Dating Documents using Graph Convolution Networks
This addresses the challenge of dating arbitrary web documents for applications in information retrieval and summarization, representing a novel deep learning application in this domain.
The paper tackled the problem of document dating, which is essential for tasks like retrieval and event detection, by proposing NeuralDater, a Graph Convolutional Network approach that exploits syntactic and temporal structures, resulting in a 19% absolute (45% relative) accuracy improvement over state-of-the-art baselines.

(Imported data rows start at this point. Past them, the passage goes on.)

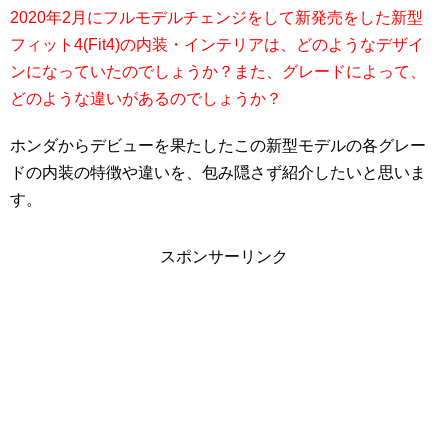
2020年2月にフルモデルチェンジをして新発売をした新型
フィット4(Fit4)の内装・インテリアは、どのようなデザイ
ンになっていたのでしょうか？また、グレードによって、
どのような違いがあるのでしょうか？
ホンダからデビューを果たしたこの新型モデルの各グレー
ドの内装の特徴や違いを、包み隠さず紹介したいと思いま
す。
スポンサーリンク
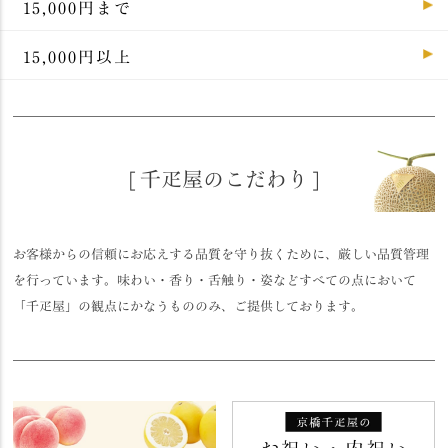
15,000円まで
15,000円以上
[ 千疋屋のこだわり ]
お客様からの信頼にお応えする品質を守り抜くために、厳しい品質管理
を行っています。味わい・香り・舌触り・姿などすべての点において
「千疋屋」の観点にかなうもののみ、ご提供しております。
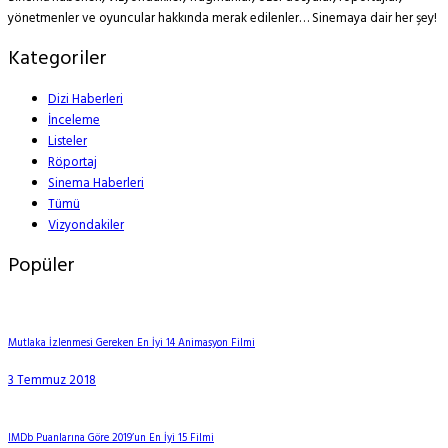
yönetmenler ve oyuncular hakkında merak edilenler… Sinemaya dair her şey!
Kategoriler
Dizi Haberleri
İnceleme
Listeler
Röportaj
Sinema Haberleri
Tümü
Vizyondakiler
Popüler
Mutlaka İzlenmesi Gereken En İyi 14 Animasyon Filmi
3 Temmuz 2018
IMDb Puanlarına Göre 2019’un En İyi 15 Filmi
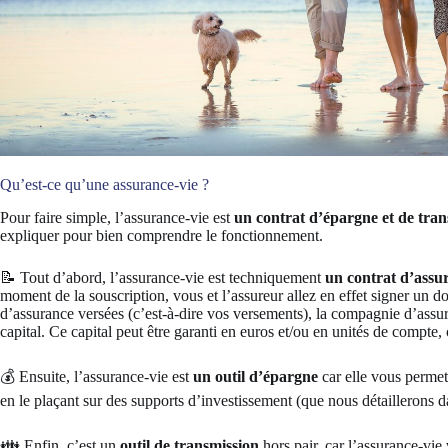
Qu’est-ce qu’une assurance-vie ?
Pour faire simple, l’assurance-vie est
un contrat d’épargne et de tran
expliquer pour bien comprendre le fonctionnement.
📝 Tout d’abord, l’assurance-vie est techniquement
un contrat d’assu
moment de la souscription, vous et l’assureur allez en effet signer un 
d’assurance versées (c’est-à-dire vos versements), la compagnie d’assur
capital. Ce capital peut être garanti en euros et/ou en unités de compte
💰 Ensuite, l’assurance-vie est
un outil d’épargne
car elle vous permet 
en le plaçant sur des supports d’investissement (que nous détaillerons da
👪 Enfin, c’est un
outil de transmission
hors pair, car l’assurance-vie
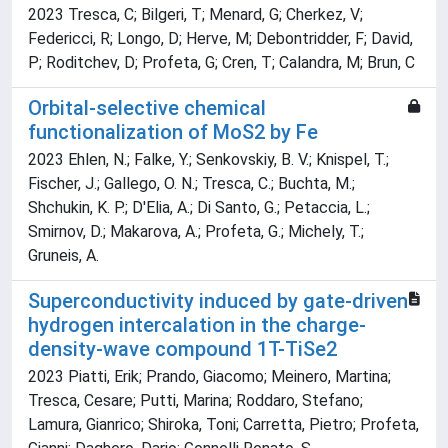
2023 Tresca, C; Bilgeri, T; Menard, G; Cherkez, V;
Federicci, R; Longo, D; Herve, M; Debontridder, F; David,
P; Roditchev, D; Profeta, G; Cren, T; Calandra, M; Brun, C
Orbital-selective chemical
functionalization of MoS2 by Fe
2023 Ehlen, N.; Falke, Y.; Senkovskiy, B. V.; Knispel, T.;
Fischer, J.; Gallego, O. N.; Tresca, C.; Buchta, M.;
Shchukin, K. P.; D'Elia, A.; Di Santo, G.; Petaccia, L.;
Smirnov, D.; Makarova, A.; Profeta, G.; Michely, T.;
Gruneis, A.
Superconductivity induced by gate-driven
hydrogen intercalation in the charge-
density-wave compound 1T-TiSe2
2023 Piatti, Erik; Prando, Giacomo; Meinero, Martina;
Tresca, Cesare; Putti, Marina; Roddaro, Stefano;
Lamura, Gianrico; Shiroka, Toni; Carretta, Pietro; Profeta,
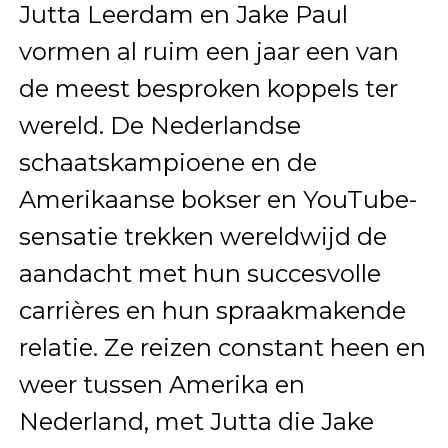
Jutta Leerdam en Jake Paul
vormen al ruim een jaar een van
de meest besproken koppels ter
wereld. De Nederlandse
schaatskampioene en de
Amerikaanse bokser en YouTube-
sensatie trekken wereldwijd de
aandacht met hun succesvolle
carrières en hun spraakmakende
relatie. Ze reizen constant heen en
weer tussen Amerika en
Nederland, met Jutta die Jake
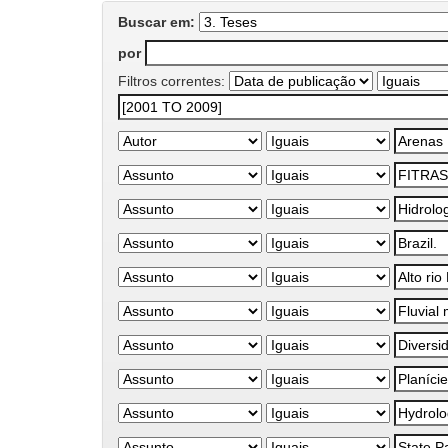
Buscar em:
por
Filtros correntes:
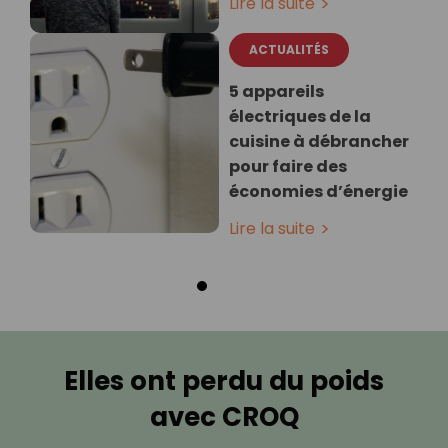
Lire la suite
ACTUALITÉS
5 appareils
électriques de la
cuisine à débrancher
pour faire des
économies d’énergie
Lire la suite
Elles ont perdu du poids
avec CROQ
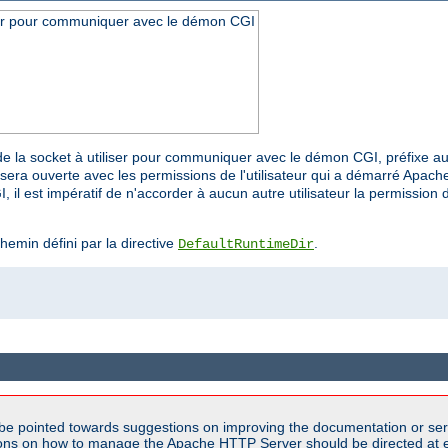
iser pour communiquer avec le démon CGI
r de la socket à utiliser pour communiquer avec le démon CGI, préfixe a
sera ouverte avec les permissions de l'utilisateur qui a démarré Apache
 il est impératif de n'accorder à aucun autre utilisateur la permission d
chemin défini par la directive
.
DefaultRuntimeDir
be pointed towards suggestions on improving the documentation or ser
tions on how to manage the Apache HTTP Server should be directed at e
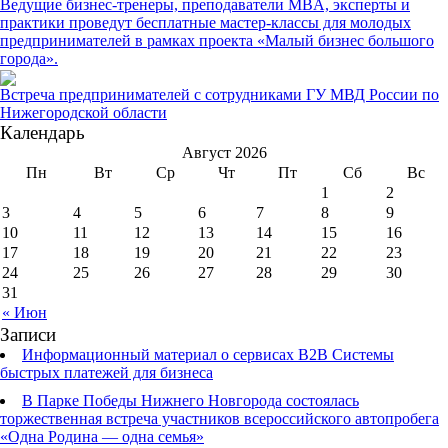
Ведущие бизнес-тренеры, преподаватели MBA, эксперты и
практики проведут бесплатные мастер-классы для молодых
предпринимателей в рамках проекта «Малый бизнес большого
города».
Встреча предпринимателей с сотрудниками ГУ МВД России по
Нижегородской области
Календарь
Август 2026
Пн
Вт
Ср
Чт
Пт
Сб
Вс
1
2
3
4
5
6
7
8
9
10
11
12
13
14
15
16
17
18
19
20
21
22
23
24
25
26
27
28
29
30
31
« Июн
Записи
Информационный материал о сервисах В2В Системы
быстрых платежей для бизнеса
В Парке Победы Нижнего Новгорода состоялась
торжественная встреча участников всероссийского автопробега
«Одна Родина — одна семья»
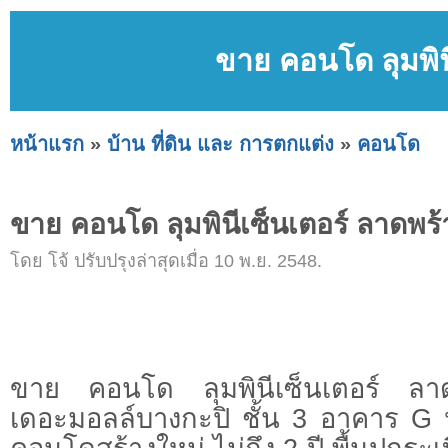
ขาย คอนโด ลุมพิน
หน้าแรก
»
บ้าน ที่ดิน และ การตกแต่ง
»
คอนโด
ขาย คอนโด ลุมพินีเซ็นเตอร์ ลาดพร
โดย โจ้ ปรับปรุงล่าสุดเมื่อ 10 พ.ย. 2548.
ขาย คอนโด ลุมพินีเซ็นเตอร์ ลา
เดอะมอลล์บางกะปิ ชั้น 3 อาคาร G ห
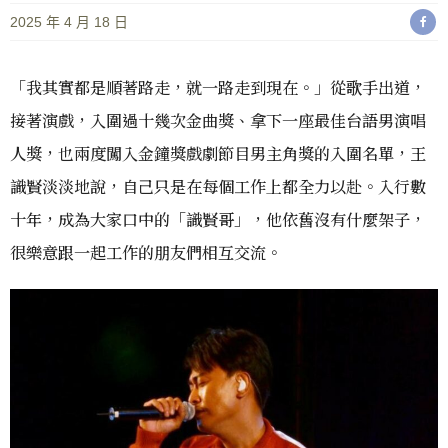
2025 年 4 月 18 日
「我其實都是順著路走，就一路走到現在。」從歌手出道，
接著演戲，入圍過十幾次金曲獎、拿下一座最佳台語男演唱
人獎，也兩度闖入金鐘獎戲劇節目男主角獎的入圍名單，王
識賢淡淡地說，自己只是在每個工作上都全力以赴。入行數
十年，成為大家口中的「識賢哥」，他依舊沒有什麼架子，
很樂意跟一起工作的朋友們相互交流。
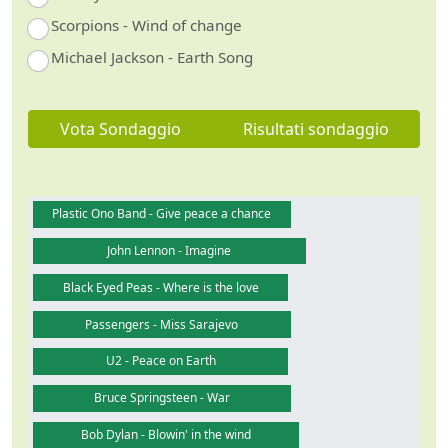
Scorpions - Wind of change
Michael Jackson - Earth Song
Vota Sondaggio
Risultati sondaggio
Plastic Ono Band - Give peace a chance
John Lennon - Imagine
Black Eyed Peas - Where is the love
Passengers - Miss Sarajevo
U2 - Peace on Earth
Bruce Springsteen - War
Bob Dylan - Blowin' in the wind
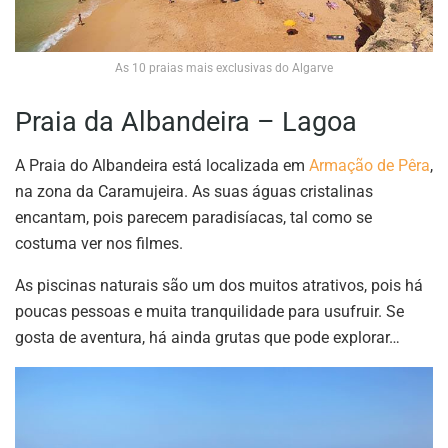
As 10 praias mais exclusivas do Algarve
Praia da Albandeira – Lagoa
A Praia do Albandeira está localizada em
Armação de Pêra
,
na zona da Caramujeira. As suas águas cristalinas
encantam, pois parecem paradisíacas, tal como se
costuma ver nos filmes.
As piscinas naturais são um dos muitos atrativos, pois há
poucas pessoas e muita tranquilidade para usufruir. Se
gosta de aventura, há ainda grutas que pode explorar…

Document date is essential for many important tasks, such as document retrieval, summarization, event detection, etc. While existing approaches for these tasks assume accurate knowledge of the document date, this is not always available, especially for arbitrary documents from the Web. Document Dating is a challenging problem which requires inference over the temporal structure of the document. Prior document dating systems have largely relied on handcrafted features while ignoring such document internal structures. In this paper, we propose NeuralDater, a Graph Convolutional Network (GCN) based document dating approach which jointly exploits syntactic and temporal graph structures of document in a principled way. To the best of our knowledge, this is the first application of deep learning for the problem of document dating. Through extensive experiments on real-world datasets, we find that NeuralDater significantly outperforms state-of-the-art baseline by 19% absolute (45% relative) accuracy points.